世界医師会(WMA)ナイロビ理事会が、4月20日から22日を会期として対面形式でケニアにて開催され、日本医師会から、WMA理事として角田徹副会長(WMA理事会副議長)、今村英仁常任理事、原祐一日医総研副所長(松本吉郎会長代理)、ジュニアドクターズネットワークから岡本真希医師が出席した。全体の参加者は、約40加盟医師会及び国際機関等から約200名であった。
理事会に先立ち、19日には角田副会長がWMA理事会副議長として財務担当グループ及びWMA役員会に、今村常任理事がヘルシンキ宣言改訂作業部会にそれぞれ出席した。
理事会では冒頭、本年4月から2年間を任期とする役員の選出が行われ、理事会議長に韓国医師会のジュン・ユル・パク副会長、財務担当役員にドイツ医師会のルドルフ・ヘンケ理事がそれぞれ新たに選出された。
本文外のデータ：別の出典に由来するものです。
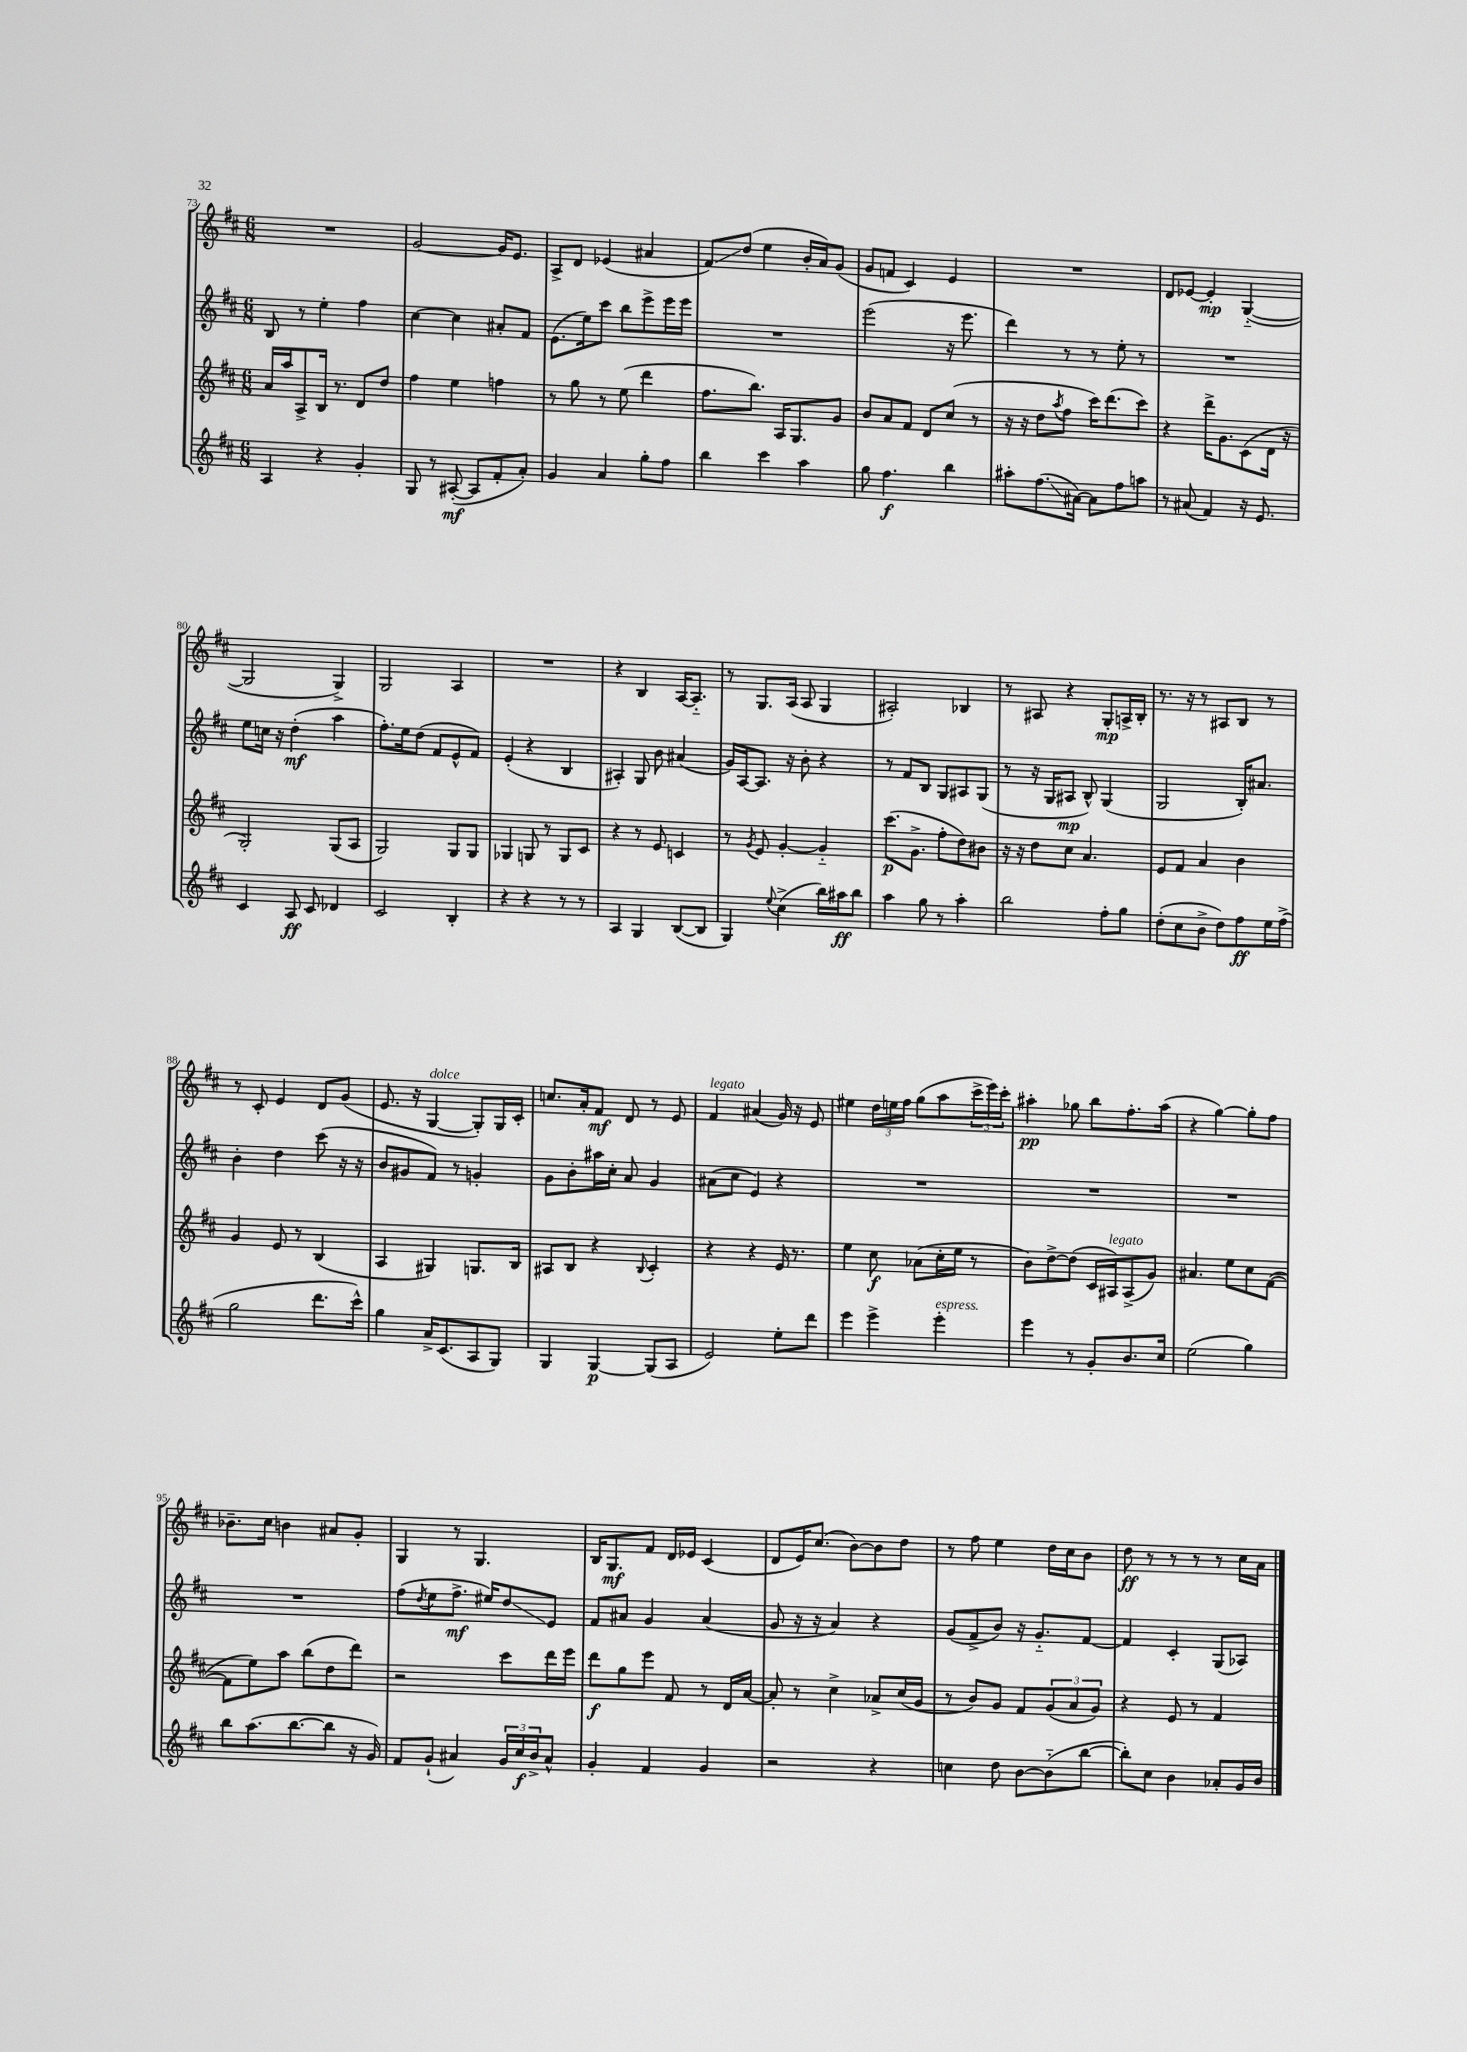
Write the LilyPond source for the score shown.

理事会副議長には、角田副会長が再選された。
また、オトマー・クロイバー事務総長より、日本医師会によるウクライナ医療支援金2億1300万円の追加送金(別記事参照)が報告され、議場から感謝の意が示された。
議事では、緊急案件として、「スーダンでの即時かつ効果的な停戦とヘルスケアの保護を求めるWMA理事会決議」等が採択され、プレスリリースされた。
理事会における主な審議結果は下記のとおりである。
理事会での主な審議結果
(1)緊急決議
「スーダンでの即時かつ効果的な停戦とヘルスケアの保護を求めるWMA理事会決議」
スーダンで軍と独立準軍事組織である即応支援部隊との間で激しい戦闘が発生し、水、電気、医薬品が不足し、病院が閉鎖されていることを踏まえ、WMA理事会として、病院や医療施設が紛争の標的になってはならないことを警告するとともに、アントニオ・グテーレス国連事務総長による即時停戦の呼び掛けを支持し、暴力を終わらせ、秩序回復のための取り組みへの支援を呼び掛けている。
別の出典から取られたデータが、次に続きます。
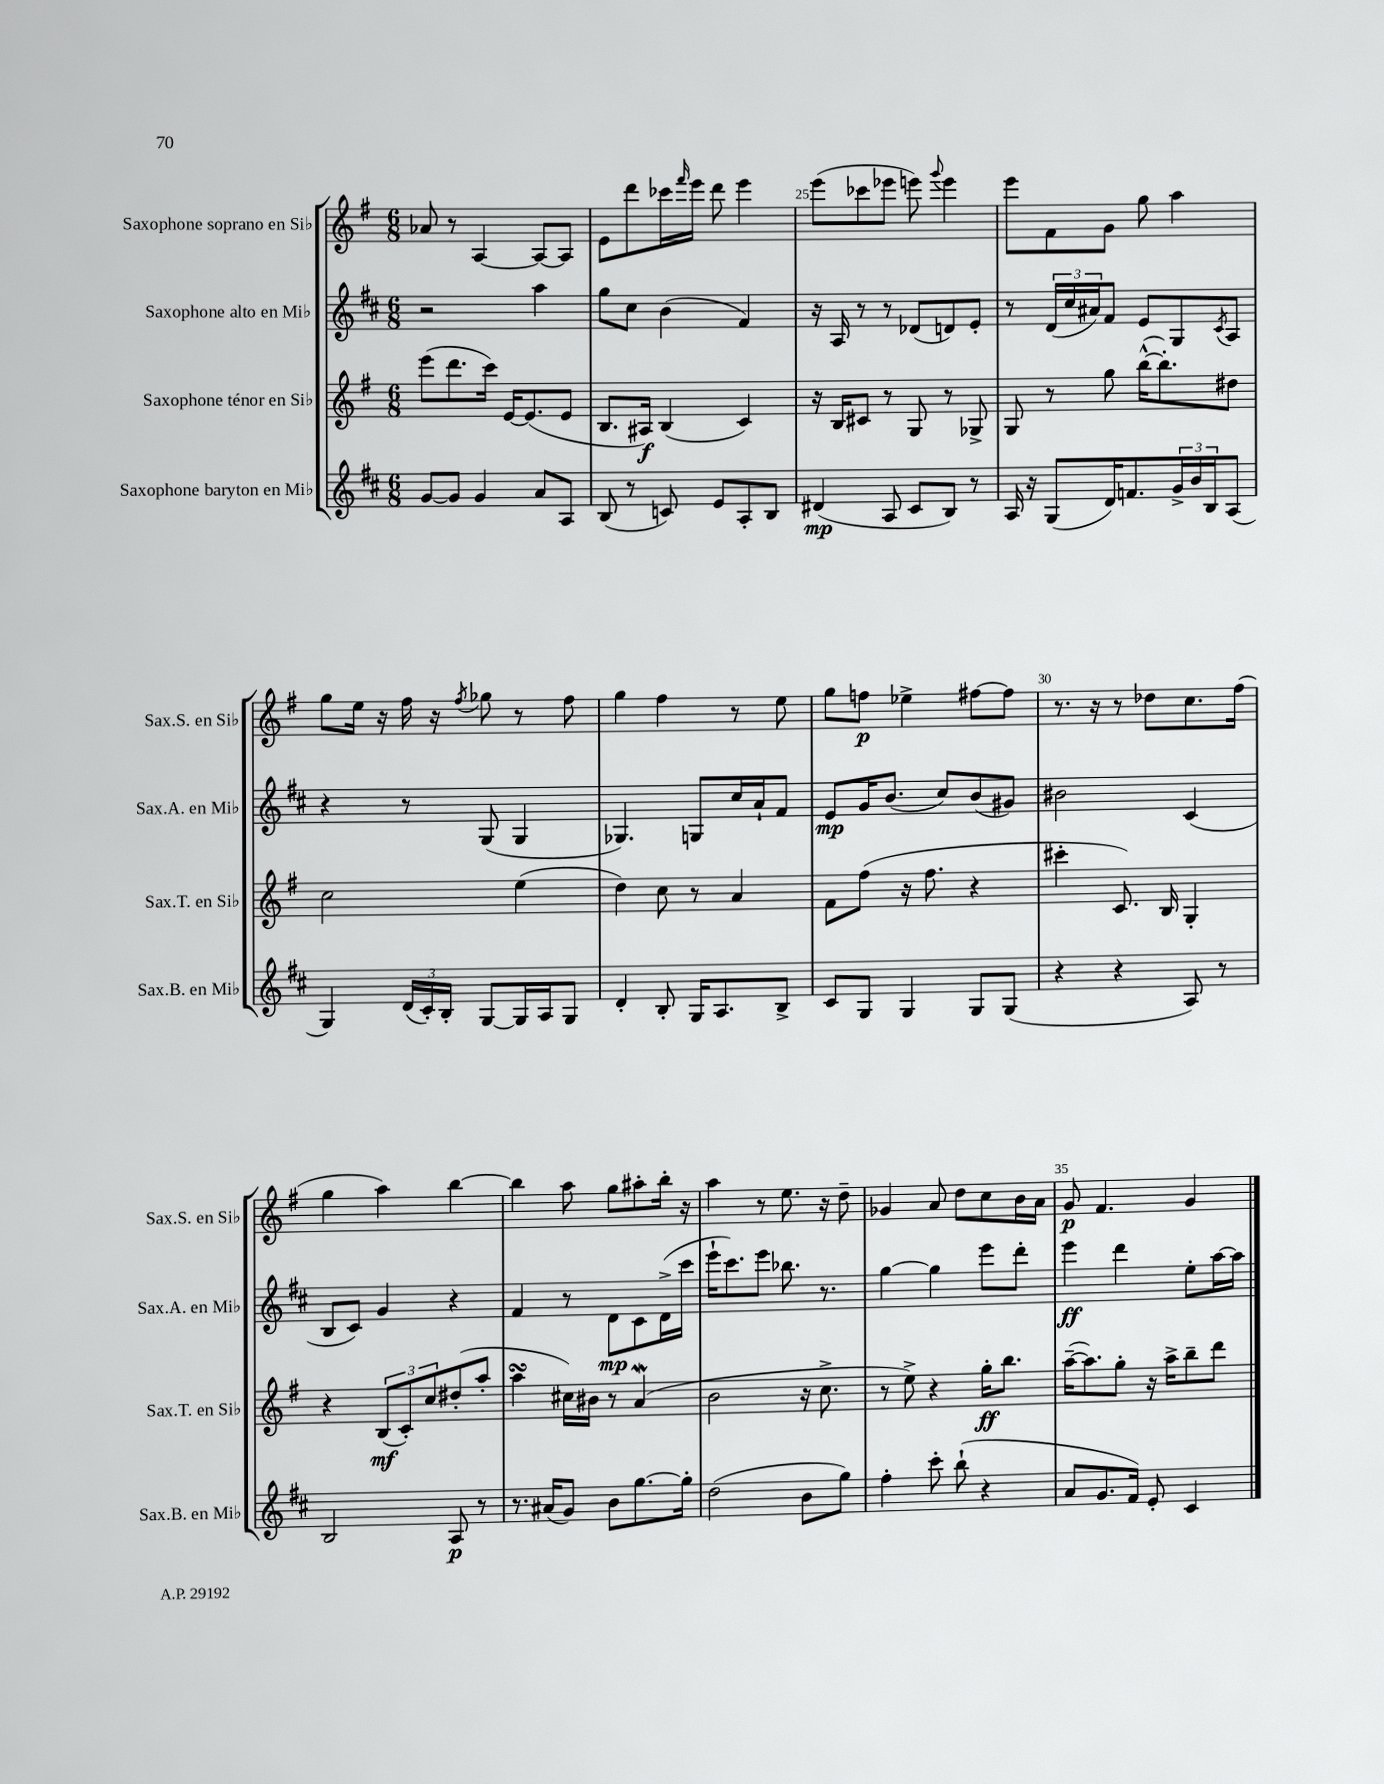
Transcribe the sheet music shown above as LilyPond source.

<<
\new StaffGroup <<
\new Staff = "s0" \with { instrumentName = "Saxophone soprano en Sib" shortInstrumentName = "Sax.S. en Sib" } {
    \clef treble \key g \major \numericTimeSignature \time 6/8
    aes'8 r8 a4~ a8~ a8 |
    e'8 d'''8 ces'''16 \grace { fis'''16 } e'''16 d'''8 e'''4 |
    e'''8( ces'''8 ees'''8 e'''8) \appoggiatura { g'''8 } e'''4 |
    e'''8 fis'8 g'8 g''8 a''4 |
    g''8 e''16 r16 fis''16 r16 \acciaccatura { fis''8 } ges''8 r8 fis''8 |
    g''4 fis''4 r8 e''8 |
    g''8 f''8\p ees''4-> fis''8~ fis''8 |
    r8. r16 r8 des''8 c''8. fis''16( |
    g''4 a''4) b''4~ |
    b''4 a''8 g''8 ais''8-. b''16-. r16 |
    a''4 r8 e''8. r16 d''8-- |
    ges'4 a'8 d''8 c''8 b'16 a'16 |
    g'8\p fis'4. g'4 \bar "|." |
}
\new Staff = "s1" \with { instrumentName = "Saxophone alto en Mib" shortInstrumentName = "Sax.A. en Mib" } {
    \clef treble \key d \major \numericTimeSignature \time 6/8
    r2 a''4 |
    g''8 cis''8 b'4( fis'4) |
    r16 a16 r8 r8 des'8( d'8) e'8-. |
    r8 \tuplet 3/2 { d'16( cis''16 ais'16) } fis'8 e'8 g8 \acciaccatura { cis'8 } a8 |
    r4 r8 g8( g4 |
    ges4.) g8 cis''16 a'16-! fis'8 |
    e'8\mp g'16 b'8.( cis''8) b'8( gis'8) |
    bis'2 cis'4( |
    b8 cis'8) g'4 r4 |
    fis'4 r8 d'8\mp cis'8 d'16->( cis'''16 |
    e'''16-! cis'''8.) e'''8 bes''8. r8. |
    g''4~ g''4 e'''8 d'''8-. |
    e'''4\ff d'''4 e''8-. a''16~ a''16 \bar "|." |
}
\new Staff = "s2" \with { instrumentName = "Saxophone ténor en Sib" shortInstrumentName = "Sax.T. en Sib" } {
    \clef treble \key g \major \numericTimeSignature \time 6/8
    e'''8( d'''8. c'''16) e'16~ e'8.( e'8 |
    b8. ais16\f) b4( c'4) |
    r16 b16 cis'8 r8 g8 r8 ges8-> |
    g8 r8 g''8 b''16~-^( b''8.-.) dis''8 |
    c''2 e''4( |
    d''4) c''8 r8 a'4 |
    fis'8 fis''8( r16 fis''8. r4 |
    cis'''4-. c'8.) b16 g4-. |
    r4 \tuplet 3/2 { b8\mf( c'8-.) c''8 } dis''8-.( a''8-. |
    a''4\turn cis''16) bis'16 r8 a'4\mordent( |
    b'2 r16 c''8.-> |
    r8 e''8->) r4 g''16-.\ff b''8. |
    a''16~--( a''8.) g''8-. r16 a''16-> b''8-- d'''8 \bar "|." |
}
\new Staff = "s3" \with { instrumentName = "Saxophone baryton en Mib" shortInstrumentName = "Sax.B. en Mib" } {
    \clef treble \key d \major \numericTimeSignature \time 6/8
    g'8~ g'8 g'4 a'8 a8 |
    b8( r8 c'8) e'8 a8-. b8 |
    dis'4\mp( a8 cis'8 b8) r8 |
    a16 r16 g8( d'16) f'8. \tuplet 3/2 { g'16-> b'16 b16 } a8( |
    g4) \tuplet 3/2 { d'16( cis'16-.) b16-. } g8~ g16 a16 g8 |
    d'4-. b8-. g16 a8. b8-> |
    cis'8 g8 g4 g8 g8( |
    r4 r4 a8) r8 |
    b2 a8\p r8 |
    r8. ais'16( g'8) b'8 g''8.~ g''16-. |
    d''2( b'8 g''8) |
    fis''4-. cis'''8-. b''8-!( r4 |
    a'8 g'8. fis'16) e'8-. cis'4 \bar "|." |
}
>>
>>
\layout { \context { \Score currentBarNumber = #23 \override BarNumber.break-visibility = ##(#f #t #t) barNumberVisibility = #(every-nth-bar-number-visible 5) } }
「ウガンダにおける反LGBTQ法に関するWMA理事会決議」
ウガンダ大統領に対し、同国国会で可決された特定の同性愛行為者を死刑とする「反同性愛法案」に拒否権を行使して法制化を阻止すること、構成メンバーに対し、同法案及び類似の法律を非難することを呼び掛けている。
「欧州人権裁判所(ECHR)規則第39条の差し止め暫定措置を無視する移民の扱いについての英国での法案に関するWMA理事会決議」
英国政府が、移民の扱いに関連してECHR規則第39条に基づいて発効された差し止め暫定措置を、閣僚が無視できるようにする法案を提案した。
WMAは、亡命希望者、移民、及び医療従事者に対する保護が取り除かれることになるとして、重大な懸念を表明している。
(2)医の倫理委員会関係
新委員長に、アイスランド医師会のステイヌン・トルダルドッティル会長が選出された。
また、ヘルシンキ宣言改訂作業部会議長より、アジア、ラテンアメリカに引き続き地域会議を開催し、議論していくとの報告があった。
(3)社会医学委員会関係
新委員長に、イスラエル医師会のジオン・ハガイ会長が選出された。
(4)財務企画委員会関係
新委員長に、アメリカ医師会のジャック・レスネック・ジュニア会長が新たに選出された。
また、ニュージーランド医師会が2022年に清算のために退会したことから、加盟医師会数は115となった。
今後の会議開催日程:2023年10月4―7日キガリ総会(ルワンダ)、2024年4月18―20日ソウル理事会(韓国)、同年10月2―5日ヘルシンキ総会(フィンランド)
その他
19日にはドイツ医師会夕食会、20日にはアメリカ医師会昼食会、21日にはアジア大洋州医師会連合(CMAAO)昼食ミーティングをそれぞれ行い、意見交換を行った。